Partager

Décidément, le peuple malien n’en finit pas d’avaler des couleuvres. Alors que huit de nos compatriotes ont trouvé la mort au nord, alors que trente-trois autres sont faits prisonniers par Bahanga et compagnie, les autorités refusent de communiquer. Seuls les rebelles, qui ont annoncé la reprise des hostilités, passent en continu sur RFI. Quel mépris du peuple, privé de son droit fondamental à l’information alors que son intégrité et sa sécurité sont en danger !

Le mépris du peuple, c’est le refus de tout débat sur les préoccupations de l’heure sur les médias publics. Le mépris du peuple, c’est aussi l’annonce d’un débat national sur l’école dans cinq mois, c’est-à-dire pendant les grandes vacances alors que l’urgence commande de prendre le taureau par les cornes. Le mépris du peuple, c’est de créer un Bureau du Vérificateur général, entretenu à coup de milliards, mais finalement réduit à sa plus simple expression. Que dire de tous ces Maliens qui ont sucé le sang du peuple et qui, paradoxalement, bénéficient de l’impunité ? Qui les protège ? Et pourquoi ? Sacrés oligarques !

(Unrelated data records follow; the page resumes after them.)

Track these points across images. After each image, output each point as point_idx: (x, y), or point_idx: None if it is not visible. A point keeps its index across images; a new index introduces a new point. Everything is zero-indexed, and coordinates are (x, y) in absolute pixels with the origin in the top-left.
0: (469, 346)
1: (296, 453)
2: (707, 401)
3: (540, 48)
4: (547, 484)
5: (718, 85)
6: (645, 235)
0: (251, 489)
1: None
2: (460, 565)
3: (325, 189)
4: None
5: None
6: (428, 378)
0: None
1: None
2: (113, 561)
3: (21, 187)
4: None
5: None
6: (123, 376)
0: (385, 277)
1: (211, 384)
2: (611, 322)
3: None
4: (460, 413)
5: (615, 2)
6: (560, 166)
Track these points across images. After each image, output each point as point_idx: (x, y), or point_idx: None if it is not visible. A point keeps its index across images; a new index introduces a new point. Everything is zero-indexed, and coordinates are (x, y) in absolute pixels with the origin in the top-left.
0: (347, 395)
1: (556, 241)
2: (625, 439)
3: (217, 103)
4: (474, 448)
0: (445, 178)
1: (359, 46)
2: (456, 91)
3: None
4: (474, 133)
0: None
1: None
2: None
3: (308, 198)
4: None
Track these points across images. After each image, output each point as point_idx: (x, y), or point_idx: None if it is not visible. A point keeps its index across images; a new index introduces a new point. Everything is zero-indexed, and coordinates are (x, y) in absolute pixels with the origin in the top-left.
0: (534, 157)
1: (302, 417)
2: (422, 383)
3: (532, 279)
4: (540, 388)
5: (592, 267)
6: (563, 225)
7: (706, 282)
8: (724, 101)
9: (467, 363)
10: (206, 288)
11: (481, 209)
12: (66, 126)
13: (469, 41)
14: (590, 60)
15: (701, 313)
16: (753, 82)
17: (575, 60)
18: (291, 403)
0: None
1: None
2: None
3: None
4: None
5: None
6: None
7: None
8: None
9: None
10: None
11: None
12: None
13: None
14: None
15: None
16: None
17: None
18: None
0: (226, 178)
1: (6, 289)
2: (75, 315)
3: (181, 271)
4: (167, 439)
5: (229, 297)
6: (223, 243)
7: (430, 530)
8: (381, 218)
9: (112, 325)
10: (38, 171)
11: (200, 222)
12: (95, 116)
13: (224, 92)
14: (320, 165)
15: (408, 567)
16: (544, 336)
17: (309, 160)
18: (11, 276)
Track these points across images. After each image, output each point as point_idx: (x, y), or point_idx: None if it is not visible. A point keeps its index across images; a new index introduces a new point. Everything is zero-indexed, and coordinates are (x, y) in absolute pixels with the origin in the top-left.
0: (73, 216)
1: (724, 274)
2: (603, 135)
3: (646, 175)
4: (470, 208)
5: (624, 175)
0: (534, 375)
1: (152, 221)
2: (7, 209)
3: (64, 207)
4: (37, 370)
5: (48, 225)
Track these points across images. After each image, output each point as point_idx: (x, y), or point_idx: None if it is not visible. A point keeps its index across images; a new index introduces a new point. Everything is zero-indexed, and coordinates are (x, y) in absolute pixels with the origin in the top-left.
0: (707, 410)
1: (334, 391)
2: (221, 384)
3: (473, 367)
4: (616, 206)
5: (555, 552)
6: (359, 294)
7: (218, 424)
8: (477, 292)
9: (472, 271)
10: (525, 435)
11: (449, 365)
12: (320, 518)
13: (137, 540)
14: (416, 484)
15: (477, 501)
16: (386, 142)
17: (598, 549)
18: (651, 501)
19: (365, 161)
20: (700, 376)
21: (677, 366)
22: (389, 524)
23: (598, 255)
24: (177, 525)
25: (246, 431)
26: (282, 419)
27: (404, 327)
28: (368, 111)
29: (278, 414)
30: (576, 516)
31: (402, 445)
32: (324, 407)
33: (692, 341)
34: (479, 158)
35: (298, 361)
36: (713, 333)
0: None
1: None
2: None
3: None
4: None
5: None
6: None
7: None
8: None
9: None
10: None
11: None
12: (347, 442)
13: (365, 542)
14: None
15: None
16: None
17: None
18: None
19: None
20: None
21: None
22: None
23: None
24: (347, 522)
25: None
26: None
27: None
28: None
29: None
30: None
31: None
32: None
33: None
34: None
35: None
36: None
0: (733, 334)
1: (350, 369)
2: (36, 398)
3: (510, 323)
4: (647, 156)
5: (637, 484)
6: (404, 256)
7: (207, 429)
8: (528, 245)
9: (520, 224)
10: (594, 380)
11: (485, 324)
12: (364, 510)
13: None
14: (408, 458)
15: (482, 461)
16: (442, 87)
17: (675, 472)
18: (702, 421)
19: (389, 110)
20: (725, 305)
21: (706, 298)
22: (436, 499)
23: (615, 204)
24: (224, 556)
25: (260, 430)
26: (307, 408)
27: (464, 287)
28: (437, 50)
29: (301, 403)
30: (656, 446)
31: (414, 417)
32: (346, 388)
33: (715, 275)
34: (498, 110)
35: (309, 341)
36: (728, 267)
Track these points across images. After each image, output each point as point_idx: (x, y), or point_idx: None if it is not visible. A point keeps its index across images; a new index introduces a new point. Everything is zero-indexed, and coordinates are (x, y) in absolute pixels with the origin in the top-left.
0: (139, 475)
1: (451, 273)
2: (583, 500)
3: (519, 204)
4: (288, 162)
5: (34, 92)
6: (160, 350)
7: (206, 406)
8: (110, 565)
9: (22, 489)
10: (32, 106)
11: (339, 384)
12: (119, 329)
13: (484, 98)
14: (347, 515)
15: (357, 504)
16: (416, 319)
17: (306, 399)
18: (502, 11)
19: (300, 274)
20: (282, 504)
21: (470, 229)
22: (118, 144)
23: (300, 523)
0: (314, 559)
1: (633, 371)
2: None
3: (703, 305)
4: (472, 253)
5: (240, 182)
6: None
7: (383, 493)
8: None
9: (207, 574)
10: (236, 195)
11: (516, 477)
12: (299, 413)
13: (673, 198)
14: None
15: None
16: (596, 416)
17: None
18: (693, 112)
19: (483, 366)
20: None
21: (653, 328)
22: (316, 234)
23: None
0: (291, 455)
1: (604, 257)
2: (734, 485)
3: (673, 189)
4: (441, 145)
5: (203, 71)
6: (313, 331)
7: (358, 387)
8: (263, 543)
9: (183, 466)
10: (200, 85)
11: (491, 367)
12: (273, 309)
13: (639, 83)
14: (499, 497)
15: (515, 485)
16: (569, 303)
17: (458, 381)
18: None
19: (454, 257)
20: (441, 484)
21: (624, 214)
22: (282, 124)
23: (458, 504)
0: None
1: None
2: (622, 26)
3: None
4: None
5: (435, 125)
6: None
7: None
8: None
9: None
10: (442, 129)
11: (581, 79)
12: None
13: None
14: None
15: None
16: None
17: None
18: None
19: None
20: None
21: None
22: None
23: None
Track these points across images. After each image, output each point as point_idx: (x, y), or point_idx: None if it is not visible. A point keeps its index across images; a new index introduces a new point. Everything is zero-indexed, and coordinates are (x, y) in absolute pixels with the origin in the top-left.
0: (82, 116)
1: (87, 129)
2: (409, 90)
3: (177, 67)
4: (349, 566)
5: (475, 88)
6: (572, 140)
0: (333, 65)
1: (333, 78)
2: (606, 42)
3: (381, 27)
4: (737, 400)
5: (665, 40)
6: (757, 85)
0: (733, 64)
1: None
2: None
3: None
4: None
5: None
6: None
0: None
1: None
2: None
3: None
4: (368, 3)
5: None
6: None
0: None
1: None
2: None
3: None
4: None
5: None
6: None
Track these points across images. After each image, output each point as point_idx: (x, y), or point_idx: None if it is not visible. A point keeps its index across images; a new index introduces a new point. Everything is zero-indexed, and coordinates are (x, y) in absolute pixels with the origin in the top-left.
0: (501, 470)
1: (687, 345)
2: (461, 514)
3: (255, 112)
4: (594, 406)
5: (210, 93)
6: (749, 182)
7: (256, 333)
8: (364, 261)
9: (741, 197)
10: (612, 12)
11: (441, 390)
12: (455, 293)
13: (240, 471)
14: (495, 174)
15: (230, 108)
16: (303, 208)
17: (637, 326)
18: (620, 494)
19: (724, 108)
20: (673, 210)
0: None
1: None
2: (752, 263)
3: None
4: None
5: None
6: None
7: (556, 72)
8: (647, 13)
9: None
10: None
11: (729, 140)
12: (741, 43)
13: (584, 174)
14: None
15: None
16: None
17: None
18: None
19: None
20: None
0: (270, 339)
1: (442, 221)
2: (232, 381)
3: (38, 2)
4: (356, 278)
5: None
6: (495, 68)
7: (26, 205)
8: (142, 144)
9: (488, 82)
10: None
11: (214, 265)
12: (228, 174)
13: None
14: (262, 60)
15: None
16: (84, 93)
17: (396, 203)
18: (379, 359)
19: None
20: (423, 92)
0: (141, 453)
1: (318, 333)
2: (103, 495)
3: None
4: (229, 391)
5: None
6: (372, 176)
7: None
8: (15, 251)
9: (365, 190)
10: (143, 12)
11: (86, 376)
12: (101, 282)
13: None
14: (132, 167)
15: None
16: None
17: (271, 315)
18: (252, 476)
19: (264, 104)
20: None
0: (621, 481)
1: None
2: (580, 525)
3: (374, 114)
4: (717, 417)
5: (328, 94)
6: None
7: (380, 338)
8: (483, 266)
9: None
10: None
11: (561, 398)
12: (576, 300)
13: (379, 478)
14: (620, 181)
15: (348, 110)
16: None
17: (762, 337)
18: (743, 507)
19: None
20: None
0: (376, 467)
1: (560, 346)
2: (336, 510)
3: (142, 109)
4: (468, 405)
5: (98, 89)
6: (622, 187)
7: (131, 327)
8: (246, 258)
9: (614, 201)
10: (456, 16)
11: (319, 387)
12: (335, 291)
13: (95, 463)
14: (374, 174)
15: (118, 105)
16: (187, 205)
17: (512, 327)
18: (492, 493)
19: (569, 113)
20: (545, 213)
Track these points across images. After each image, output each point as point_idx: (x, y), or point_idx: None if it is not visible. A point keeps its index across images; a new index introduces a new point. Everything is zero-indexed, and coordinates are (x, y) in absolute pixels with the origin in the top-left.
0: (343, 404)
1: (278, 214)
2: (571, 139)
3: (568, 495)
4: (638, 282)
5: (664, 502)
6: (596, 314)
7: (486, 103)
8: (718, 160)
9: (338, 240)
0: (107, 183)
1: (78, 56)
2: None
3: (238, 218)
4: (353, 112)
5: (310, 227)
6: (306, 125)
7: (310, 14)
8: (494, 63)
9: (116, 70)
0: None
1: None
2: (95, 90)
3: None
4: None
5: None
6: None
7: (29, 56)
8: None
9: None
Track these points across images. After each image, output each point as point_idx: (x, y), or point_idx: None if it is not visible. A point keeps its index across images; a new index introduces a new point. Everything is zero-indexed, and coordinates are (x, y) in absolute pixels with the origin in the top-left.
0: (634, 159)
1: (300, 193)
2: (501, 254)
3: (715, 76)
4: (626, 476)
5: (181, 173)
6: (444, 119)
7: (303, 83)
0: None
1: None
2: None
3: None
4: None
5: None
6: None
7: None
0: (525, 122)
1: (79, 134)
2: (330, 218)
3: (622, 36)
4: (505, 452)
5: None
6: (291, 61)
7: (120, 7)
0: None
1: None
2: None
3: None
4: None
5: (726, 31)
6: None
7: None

Le mépris du peuple, c’est de continuer d’investir des milliards dans des programmes comme les pluies provoquées, les superficies aménagées et la mécanisation de l’agriculture à travers des tracteurs alors que les résultats ne suivent pas. Le mépris du peuple se traduit également par la promesse non tenue de création d’emplois. Les jeunes diplômés sont aujourd’hui plus que jamais confrontés à la rareté d’un travail décent.

Le mépris du peuple, c’est de lui demander de prendre ses vessies pour des lanternes car après une fameuse intervention, il ne passe plus de jour sans que quelqu’un ne s’essaye à l’explication de texte. Mais, les « exégètes » du bamanankan ont beau chercher, ont beau tenter d’édulcorer les propos, il n’y a rien à faire : ils n’arrivent pas à convaincre grand monde sur le sens profond de la sentence. Quel gâchis !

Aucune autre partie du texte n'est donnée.